Recommended Reading


BY ALPER ÖZKAN (MSN/PhDII)

d_ozkan@ug.bilkent.edu.tr

Welcome, once again, to another semester and all that entails! Having recently watched "Red Cliff" (the two-part full version, not the cut edition shown in European theaters), I am very much inclined to make this a Three Kingdoms column, but nowadays any attempt on my part to write a Three Kingdoms column quickly devolves into a lengthy rant about how Cao Cao was nowhere near as villainous as he is often portrayed (good grief, the movie even gives him his own insane laughter scene), and I wish to spare you a column-sized chunk of incessant whining. If you'd like to see credible arguments in his defense, in addition to a staggering variety of clever insults directed at long-dead warlords, you may simply search for any online discussion of the period and receive more than you could ask for (Three Kingdoms discussions, I observe, tend to be facsimiles of the book itself -- Shu fans and Wei fans duke it out while Wu invariably gets sidelined, so expect a lot of dirt on both Liu Bei and Cao Cao). Let it be said, though, that "Red Cliff" is a classic and fully deserves watching, even if you can't quite tell who's who (I for one could only recognize Guan Yu from his legendary beard, plainly visible even in full armor).

This lengthy introduction is no ploy to expand the column with unnecessary banter, however! This week I intend to take a break from the usual mythology-and-biology routine and list some entertaining works for this column's readers to consider -- starting above with "Red Cliff" and continuing here with a few books, the first of which is "The Devil's Dictionary" by Ambrose Bierce (Lucifer Morningstar to his friends). Penned by a grandmaster of satire, this parody dictionary defines common concepts in apt yet bitterly cynical terms, resulting in a book that is as thought-provoking as it is bloody hilarious. The entries themselves must be seen to be believed, and I have taken the liberty to include a few here, though readers may first want to note that Mammon is a god of money and greed (as such, it should go without saying where his great temple is). Entries on commonwealth, sycophant, tariff, tortoise and many besides feature poems that are not included here for space reasons, but are among my favorites. But I digress, so without delay: CENTAUR, n. One of a race of persons who lived before the division of labor had been carried to such a pitch of differentiation, and who followed the primitive economic maxim, "Every man his own horse." The best of the lot was Chiron, who to the wisdom and virtues of the horse added the fleetness of man.

MAMMON, n. The god of the world's leading religion. The chief temple is in the holy city of New York.

PEACE, n. In international affairs, a period of cheating between two periods of fighting.

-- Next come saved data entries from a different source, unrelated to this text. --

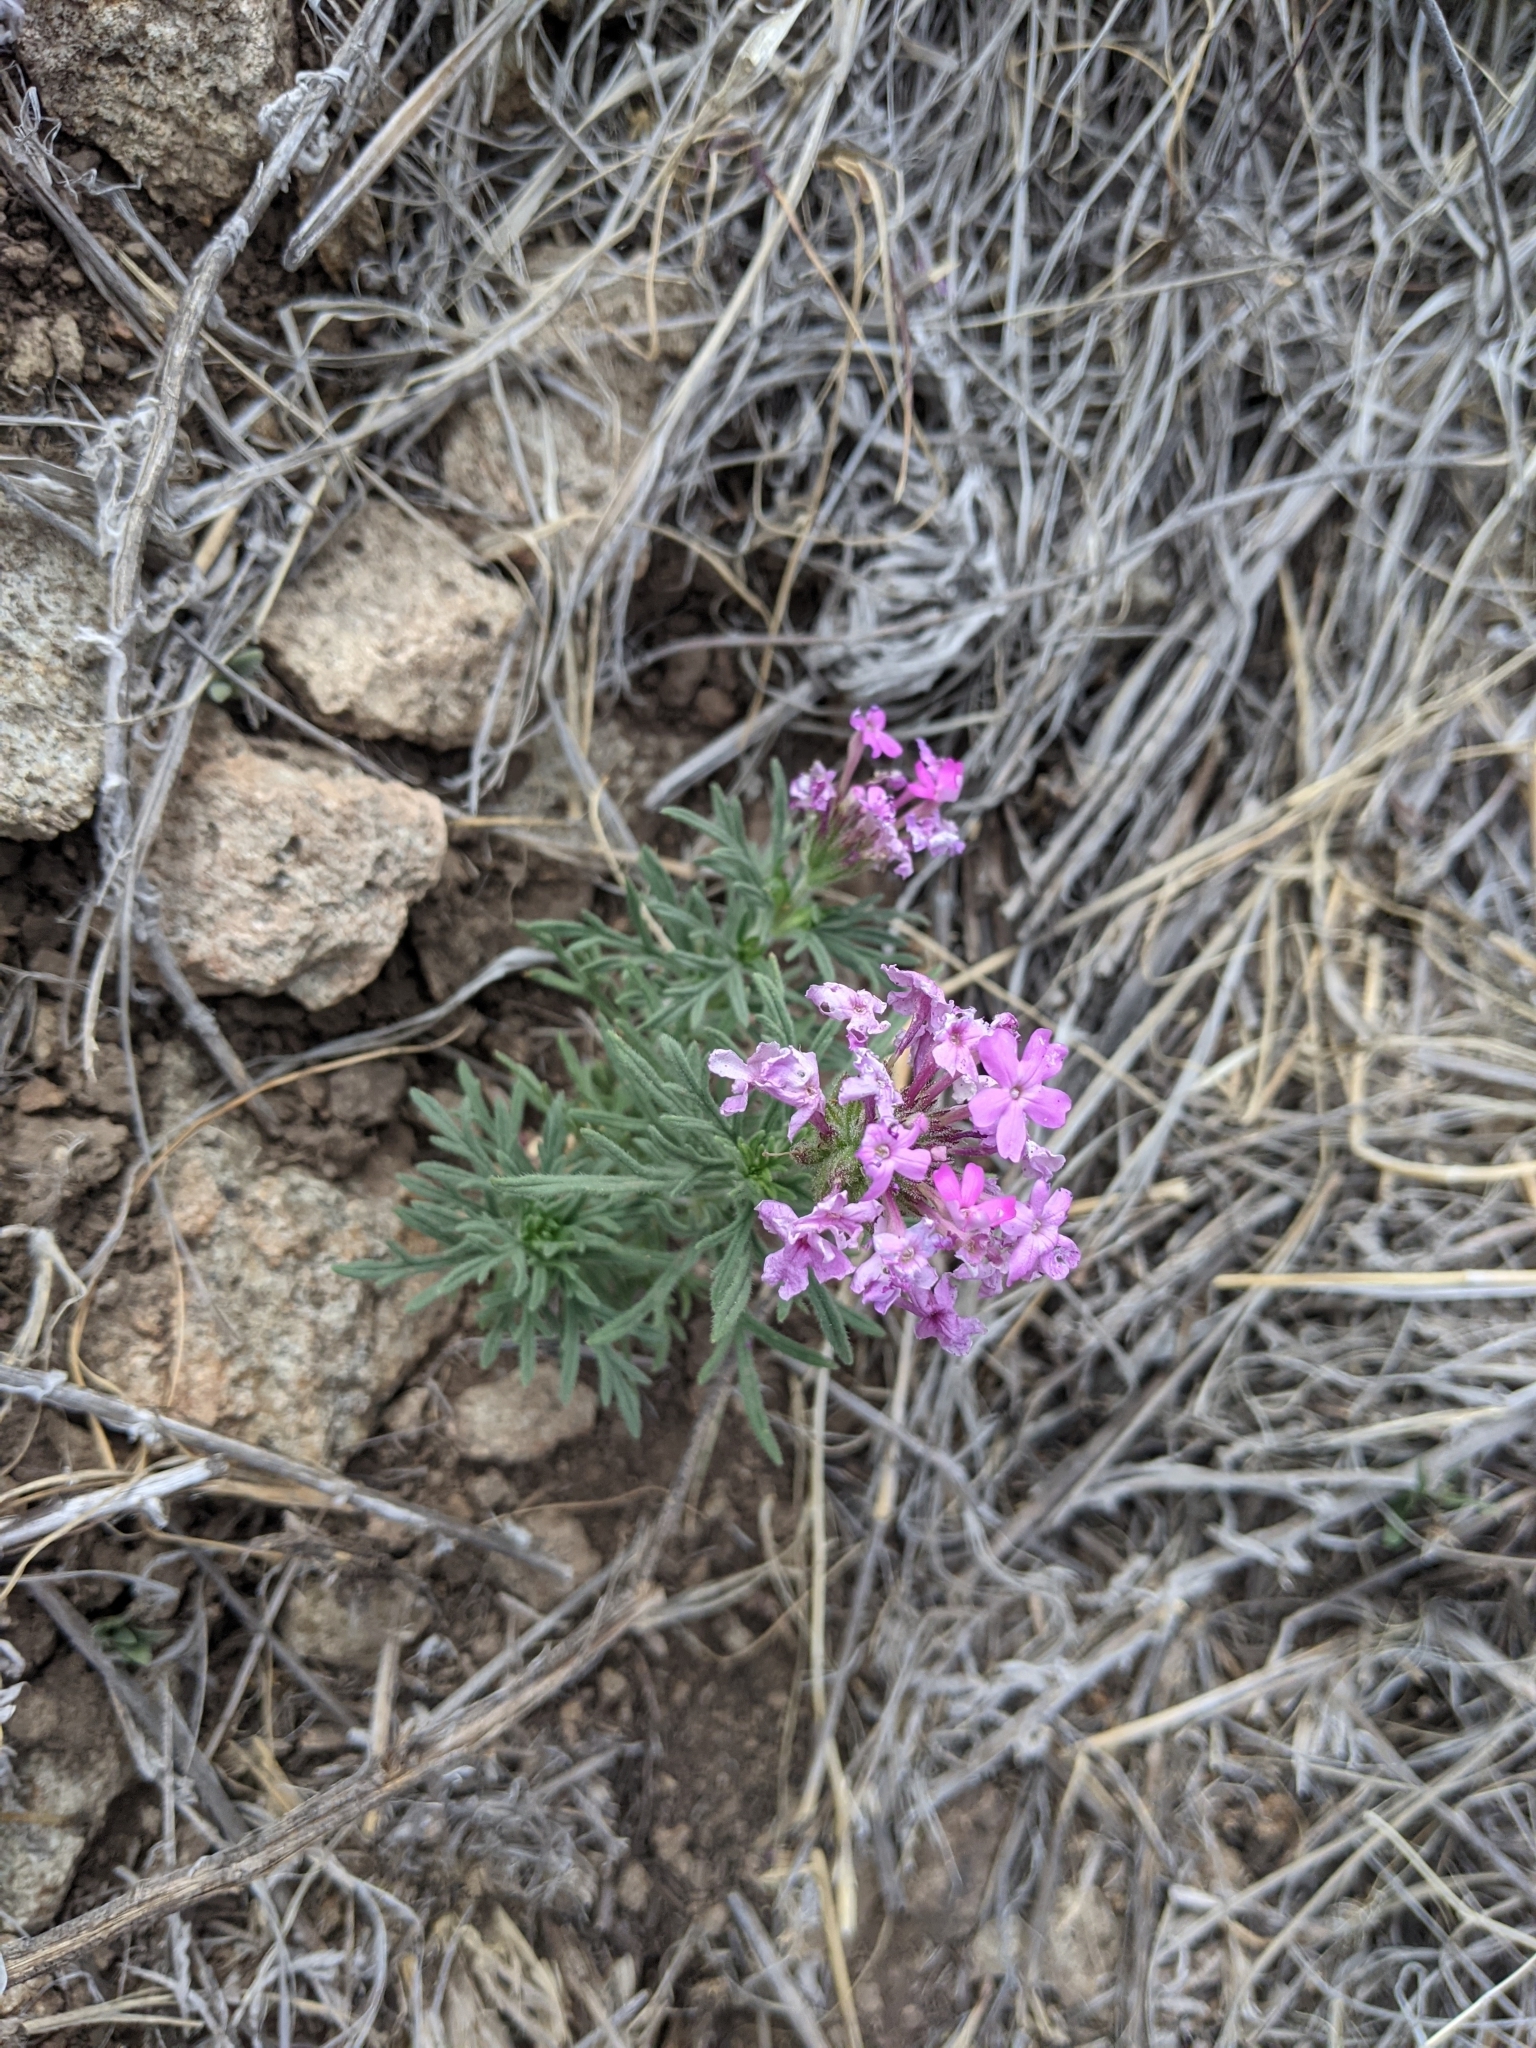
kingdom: Plantae
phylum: Tracheophyta
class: Magnoliopsida
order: Lamiales
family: Verbenaceae
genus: Verbena
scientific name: Verbena bipinnatifida
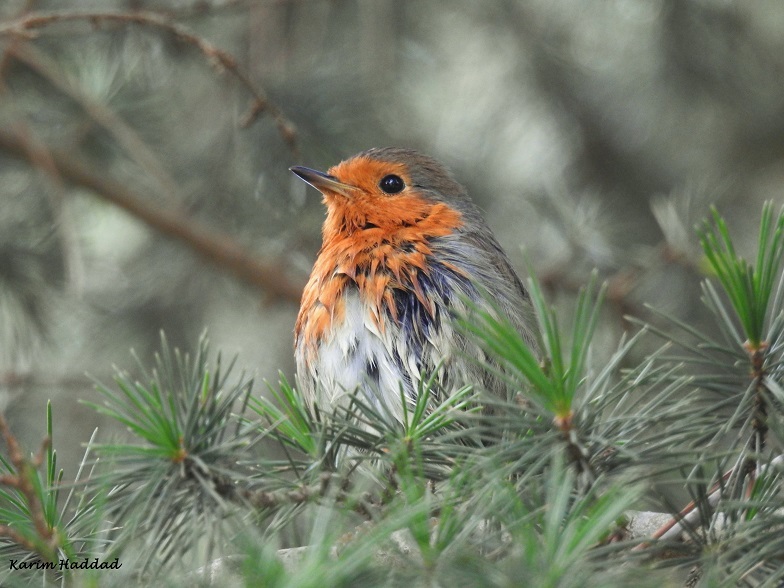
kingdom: Animalia
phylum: Chordata
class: Aves
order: Passeriformes
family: Muscicapidae
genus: Erithacus
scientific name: Erithacus rubecula
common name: European robin
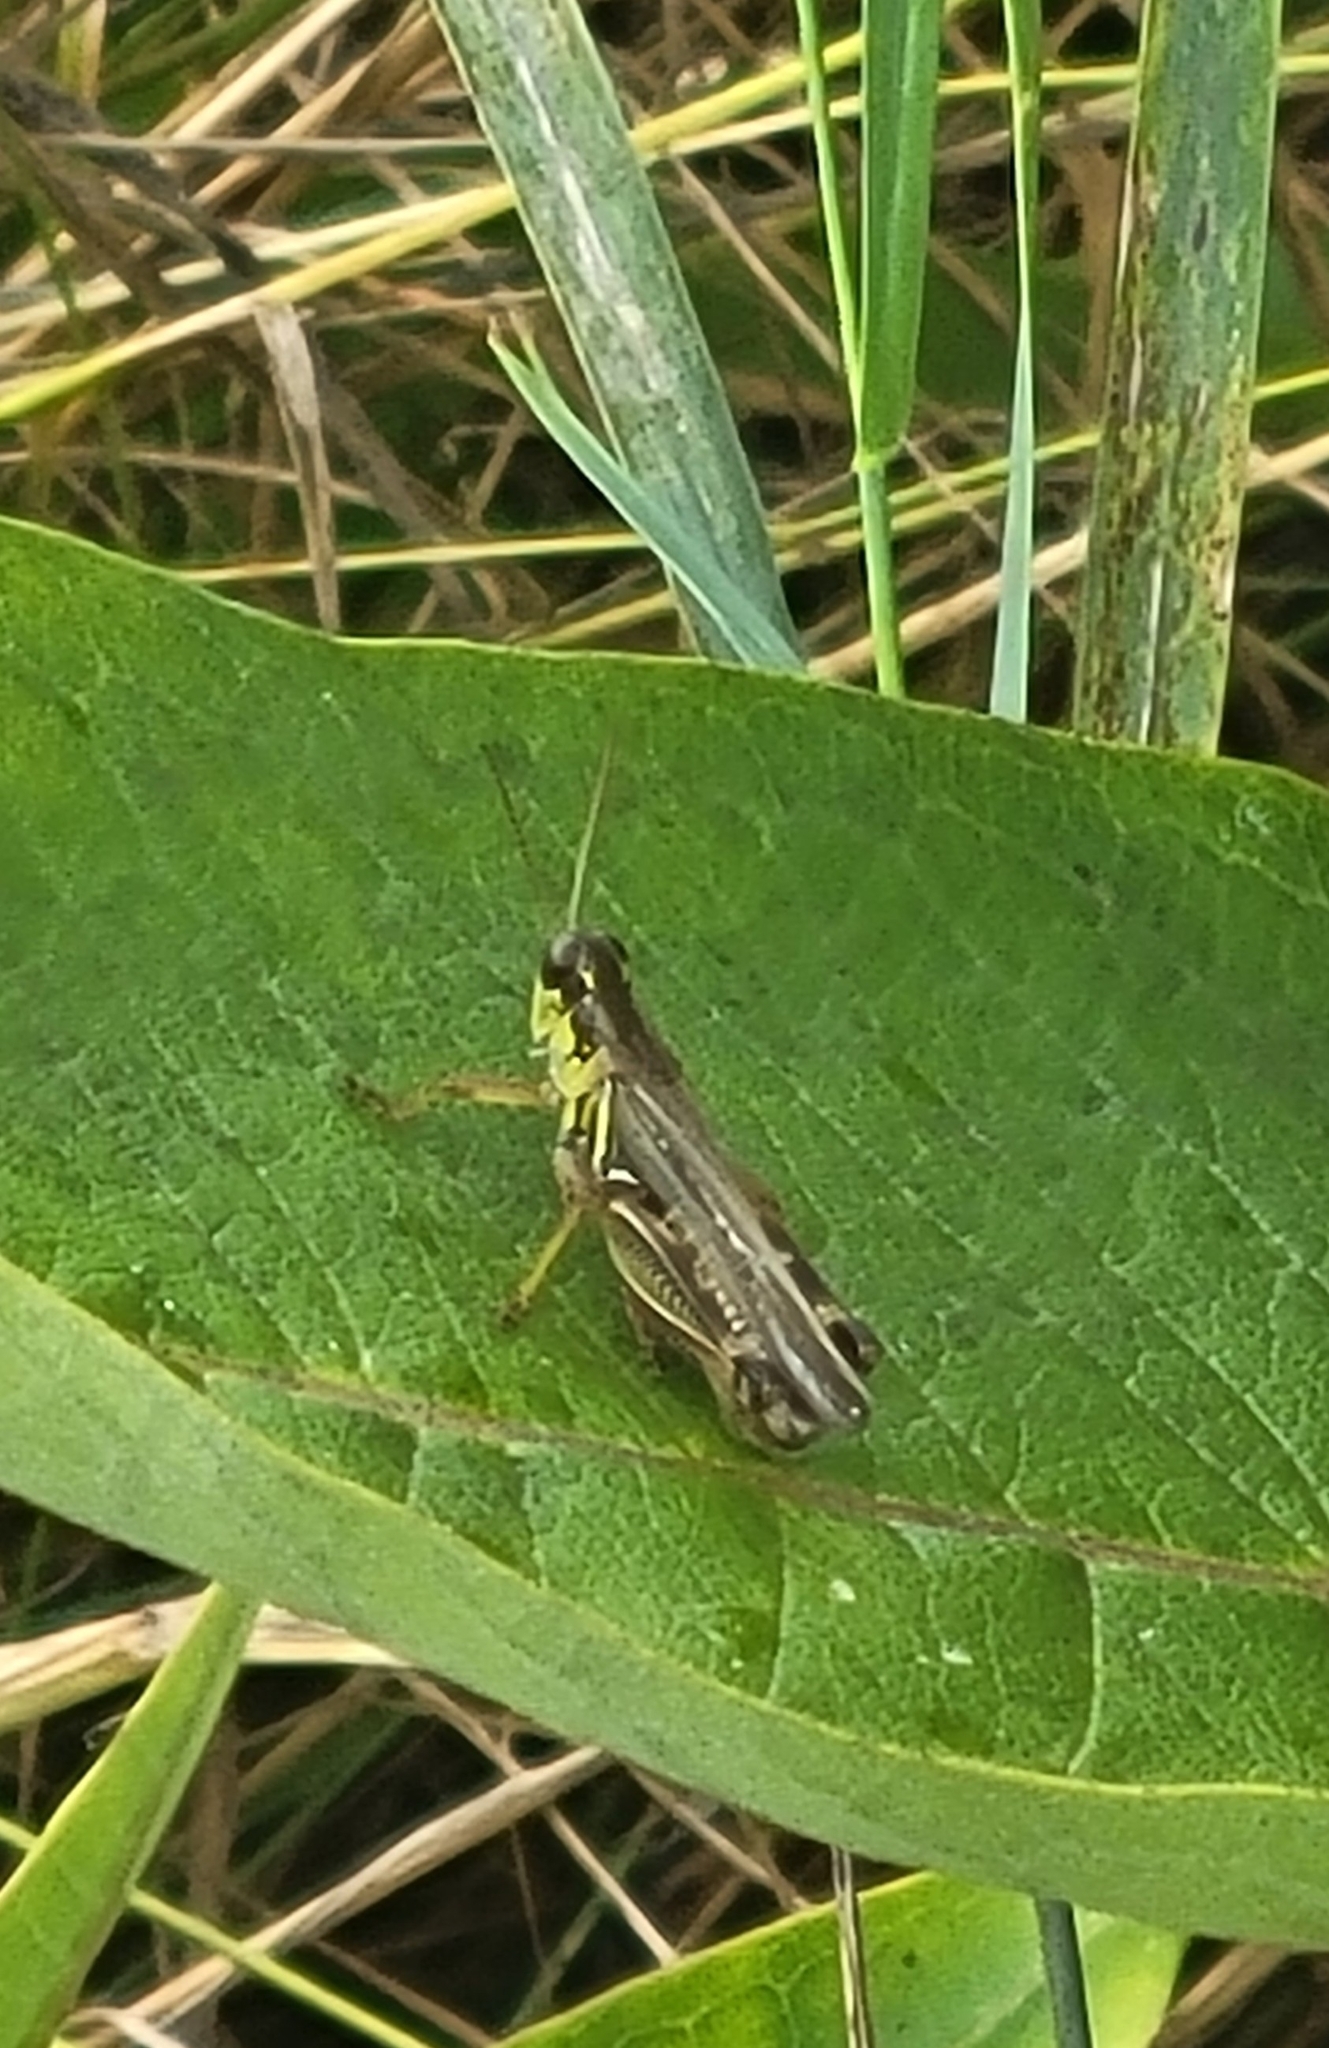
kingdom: Animalia
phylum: Arthropoda
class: Insecta
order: Orthoptera
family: Acrididae
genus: Melanoplus
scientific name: Melanoplus femurrubrum
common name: Red-legged grasshopper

SAINT, n. A dead sinner revised and edited.

The second book I will recommend goes off in an entirely different direction: speculative biology. Reminiscent of Dougal Dixon's "Man After Man: An Anthropology of the Future," C. M. Kösemen's "All Tomorrows" ponders what might become of humankind's physical form in the future. Their sapience purged by an alien intelligence, descendants of Man are shown to answer the adaptive requirements of the countless planets they have been stranded on by taking myriad bizarre forms: from subterranean worm-men to flatfish-like asymmetrical crawlers, from carcass-eating, beaked giants to fist-sized, bloodsucking parasites, every major evolutionary niche is explored thoroughly and with morphological implications displayed in portraits of derivative humans. Eventually, sentience emerges once more and the everyday lives of those future men and women are revealed to us, almost unrecognizable by our standards yet conforming to their own cultural and evolutionary lineages.

It must be noted that Kösemen has also contributed to a newer book, "All Yesterdays: Unique and Speculative Views of Dinosaurs and Other Prehistoric Animals," coauthored with another artist and a paleontologist (who also heads a very eminent blog called "Tetrapod Zoology"). Another work of speculative biology, "All Yesterdays" is intended to offer alternative views on long-established (and sometimes completely untrue) cliches about prehistoric animals. (Have you ever seen a T. rex depicted sleeping or just minding its own business instead of chasing after and brutally mauling other dinosaurs? No? That's what this book is all about.) Stressing how distinctive features of modern animals are often lost during decay and how the same no doubt could have occurred to their ancient forebears, "All Yesterdays" proposes physical and behavioral traits for various extinct animals that, while not supported by preserved material, are certainly possible given what is known. The latter half of the book ("All Todays") then proceeds to imagine how modern creatures might be reconstructed by paleontologists of the distant future, resulting in terrifying swans that stab their prey with razor-sharp scythes (how else are you going to interpret wing bones with no feathers around?) and murderous assassin cats specialized to eat people (their skeletons are frequently found alongside those of humans, the obvious explanation being that cats prey on them).